How the next breakthrough may be in a glass of milk!
COULD having chemotherapy for cancer be as easy as drinking a glass of milk? Scientists in the U.S. claim they have found a way to turn the toxic tumour treatment, mainly given as an injection into a vein in the arm, into something patients can drink instead.
It could mean cancer patients, who often need to attend hospital every day for a week for chemotherapy, can consume their medicine at home from a glass.
Patients would have a daily dose of milk chemo as they would with injections.
The unlikely new form of therapy is based on the science behind how mothers pass on infection-fighting antibodies to their babies through breast milk.
Normally, anything that passes through the stomach gets broken down by the acidic environment so it can be digested.
This means many drugs — including most of those used for chemotherapy — cannot be swallowed, as digestion would destroy them before they had a chance to get into the bloodstream.
But scientists at the University of Colorado believe that they may be able to ‘smuggle’ chemotherapy medicine through the stomach using milk.

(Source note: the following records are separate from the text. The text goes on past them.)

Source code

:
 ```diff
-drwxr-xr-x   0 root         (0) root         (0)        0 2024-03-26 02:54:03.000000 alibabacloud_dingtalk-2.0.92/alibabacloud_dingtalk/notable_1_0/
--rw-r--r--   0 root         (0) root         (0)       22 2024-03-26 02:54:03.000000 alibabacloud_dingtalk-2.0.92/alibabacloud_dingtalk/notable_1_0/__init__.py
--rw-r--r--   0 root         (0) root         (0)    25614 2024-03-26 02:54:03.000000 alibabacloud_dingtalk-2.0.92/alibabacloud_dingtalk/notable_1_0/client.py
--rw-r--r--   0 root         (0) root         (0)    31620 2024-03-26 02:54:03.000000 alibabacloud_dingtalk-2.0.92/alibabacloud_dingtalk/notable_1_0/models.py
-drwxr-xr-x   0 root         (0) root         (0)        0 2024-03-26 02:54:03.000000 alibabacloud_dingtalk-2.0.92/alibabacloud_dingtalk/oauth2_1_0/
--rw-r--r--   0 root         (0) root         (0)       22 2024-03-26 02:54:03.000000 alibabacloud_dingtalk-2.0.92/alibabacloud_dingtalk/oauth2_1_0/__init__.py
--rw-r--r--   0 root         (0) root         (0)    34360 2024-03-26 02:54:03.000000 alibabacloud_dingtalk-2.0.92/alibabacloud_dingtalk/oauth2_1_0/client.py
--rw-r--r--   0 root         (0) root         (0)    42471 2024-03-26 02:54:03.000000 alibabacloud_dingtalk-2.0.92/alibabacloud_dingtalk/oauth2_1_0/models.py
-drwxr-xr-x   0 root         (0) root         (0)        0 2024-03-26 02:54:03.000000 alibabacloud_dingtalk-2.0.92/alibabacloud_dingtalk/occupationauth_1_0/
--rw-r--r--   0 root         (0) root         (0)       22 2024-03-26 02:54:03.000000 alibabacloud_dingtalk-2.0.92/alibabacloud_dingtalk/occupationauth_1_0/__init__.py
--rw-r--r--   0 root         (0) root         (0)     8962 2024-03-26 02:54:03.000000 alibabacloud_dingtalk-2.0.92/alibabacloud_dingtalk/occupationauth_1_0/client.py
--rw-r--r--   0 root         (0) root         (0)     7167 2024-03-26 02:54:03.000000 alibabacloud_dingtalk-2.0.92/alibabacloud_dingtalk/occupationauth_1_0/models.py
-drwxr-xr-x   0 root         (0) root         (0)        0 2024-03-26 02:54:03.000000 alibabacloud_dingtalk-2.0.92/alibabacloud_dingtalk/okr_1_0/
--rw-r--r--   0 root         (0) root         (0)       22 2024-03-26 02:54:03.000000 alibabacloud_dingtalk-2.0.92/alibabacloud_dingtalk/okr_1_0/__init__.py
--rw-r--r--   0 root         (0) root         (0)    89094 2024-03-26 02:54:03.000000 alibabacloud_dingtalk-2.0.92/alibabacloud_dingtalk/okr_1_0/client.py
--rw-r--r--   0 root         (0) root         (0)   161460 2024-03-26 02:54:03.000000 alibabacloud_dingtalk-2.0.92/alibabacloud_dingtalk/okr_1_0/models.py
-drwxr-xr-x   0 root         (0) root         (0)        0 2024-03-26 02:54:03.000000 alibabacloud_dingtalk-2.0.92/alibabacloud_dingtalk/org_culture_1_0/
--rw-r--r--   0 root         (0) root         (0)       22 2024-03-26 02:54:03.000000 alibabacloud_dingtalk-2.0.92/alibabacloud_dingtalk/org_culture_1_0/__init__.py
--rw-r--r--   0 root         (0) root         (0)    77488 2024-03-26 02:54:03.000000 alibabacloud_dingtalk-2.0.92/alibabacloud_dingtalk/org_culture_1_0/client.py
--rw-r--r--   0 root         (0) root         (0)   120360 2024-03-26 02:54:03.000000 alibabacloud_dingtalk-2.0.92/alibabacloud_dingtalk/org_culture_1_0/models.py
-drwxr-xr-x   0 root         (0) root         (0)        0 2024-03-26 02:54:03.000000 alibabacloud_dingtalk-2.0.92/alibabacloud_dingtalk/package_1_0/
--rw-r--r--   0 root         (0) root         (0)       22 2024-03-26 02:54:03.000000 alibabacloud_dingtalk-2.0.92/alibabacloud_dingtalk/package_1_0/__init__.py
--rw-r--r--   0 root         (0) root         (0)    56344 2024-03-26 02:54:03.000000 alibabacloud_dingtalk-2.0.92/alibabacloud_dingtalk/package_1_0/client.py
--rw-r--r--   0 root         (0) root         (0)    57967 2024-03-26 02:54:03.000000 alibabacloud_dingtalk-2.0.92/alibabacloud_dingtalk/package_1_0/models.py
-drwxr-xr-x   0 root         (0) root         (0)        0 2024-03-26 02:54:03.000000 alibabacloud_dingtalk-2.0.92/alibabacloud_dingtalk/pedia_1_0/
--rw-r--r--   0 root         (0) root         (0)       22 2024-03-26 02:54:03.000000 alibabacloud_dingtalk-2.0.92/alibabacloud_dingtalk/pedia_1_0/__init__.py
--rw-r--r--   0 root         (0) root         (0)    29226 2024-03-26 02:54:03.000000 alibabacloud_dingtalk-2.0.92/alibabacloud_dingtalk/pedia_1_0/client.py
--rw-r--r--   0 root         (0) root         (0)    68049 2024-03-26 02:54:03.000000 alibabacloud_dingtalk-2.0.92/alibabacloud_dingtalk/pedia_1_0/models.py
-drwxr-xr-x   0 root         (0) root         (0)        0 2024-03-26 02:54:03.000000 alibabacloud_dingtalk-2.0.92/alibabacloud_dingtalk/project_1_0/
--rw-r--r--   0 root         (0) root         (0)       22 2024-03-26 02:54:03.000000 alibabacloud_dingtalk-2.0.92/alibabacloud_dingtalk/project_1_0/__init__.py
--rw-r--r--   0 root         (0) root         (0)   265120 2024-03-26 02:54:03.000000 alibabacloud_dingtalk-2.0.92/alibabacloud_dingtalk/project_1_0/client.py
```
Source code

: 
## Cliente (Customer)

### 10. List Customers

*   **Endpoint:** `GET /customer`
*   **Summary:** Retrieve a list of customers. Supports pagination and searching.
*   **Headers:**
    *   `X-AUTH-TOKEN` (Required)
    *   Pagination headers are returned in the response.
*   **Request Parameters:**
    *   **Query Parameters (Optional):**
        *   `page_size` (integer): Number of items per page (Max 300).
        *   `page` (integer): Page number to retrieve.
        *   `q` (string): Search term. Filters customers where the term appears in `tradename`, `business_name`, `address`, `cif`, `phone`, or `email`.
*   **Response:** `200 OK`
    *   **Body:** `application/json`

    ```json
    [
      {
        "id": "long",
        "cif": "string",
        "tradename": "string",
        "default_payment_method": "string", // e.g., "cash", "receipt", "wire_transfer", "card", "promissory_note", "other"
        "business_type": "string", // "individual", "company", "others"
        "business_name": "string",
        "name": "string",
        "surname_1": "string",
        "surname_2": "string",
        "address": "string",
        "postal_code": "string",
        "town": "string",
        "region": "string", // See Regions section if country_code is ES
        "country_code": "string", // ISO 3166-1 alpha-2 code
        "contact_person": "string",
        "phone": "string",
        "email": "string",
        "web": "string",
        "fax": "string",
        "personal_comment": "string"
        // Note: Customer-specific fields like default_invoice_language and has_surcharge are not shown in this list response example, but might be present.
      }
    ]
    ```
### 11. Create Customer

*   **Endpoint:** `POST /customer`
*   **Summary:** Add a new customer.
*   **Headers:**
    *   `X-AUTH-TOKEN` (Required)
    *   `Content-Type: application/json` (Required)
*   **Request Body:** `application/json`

Antibodies in a mother’s breast milk do not get destroyed by the baby’s stomach acid and pass unscathed into the bloodstream. Tiny particles, called exosomes, in the mother’s milk seem to protect the antibodies. They bind to receptors in the tissue lining the baby’s intestines once they have passed through the stomach.
These receptors allow the antibodies to penetrate into the bloodstream and trigger a reaction by the immune system so that it is primed to attack an invading organism in the future.
And cow’s milk is similar enough to human milk that the exosomes in it bind with these receptors in humans.
The team in Colorado has been given funding by the U.S. National Institutes of Health to incorporate chemotherapy medicine into exosomes in cow’s milk. Scientists are experimenting with chemo drugs in a lab to see which ones are able to attach to the milk particles.
A separate study in 2017 by scientists at the University of Louisville in Kentucky found that mice given milk containing the chemotherapy drug paclitaxel (used to treat breast, ovarian and lung cancers) saw a 60 per cent reduction in the size of their lung tumours after taking it daily for a week. The mice suffered fewer of the side-effects seen with chemotherapy treatment — including severe nausea, exhaustion and hair loss.
Since paclitaxel is a licensed drug, and milk is readily available, the treatment could be used in the next three to five years if research proves it is safe and effective.
Cancer Research UK’s head information nurse Martin Ledwick said: ‘Anything that makes the delivery of chemotherapy drugs easier for patients has to be a good thing.
‘Some drugs can be given orally, but many need to be through an intravenous drip.
‘More work needs to be done to see if these experiments work in humans. But, if they do, it could reduce the discomfort and other problems associated with having a drip.’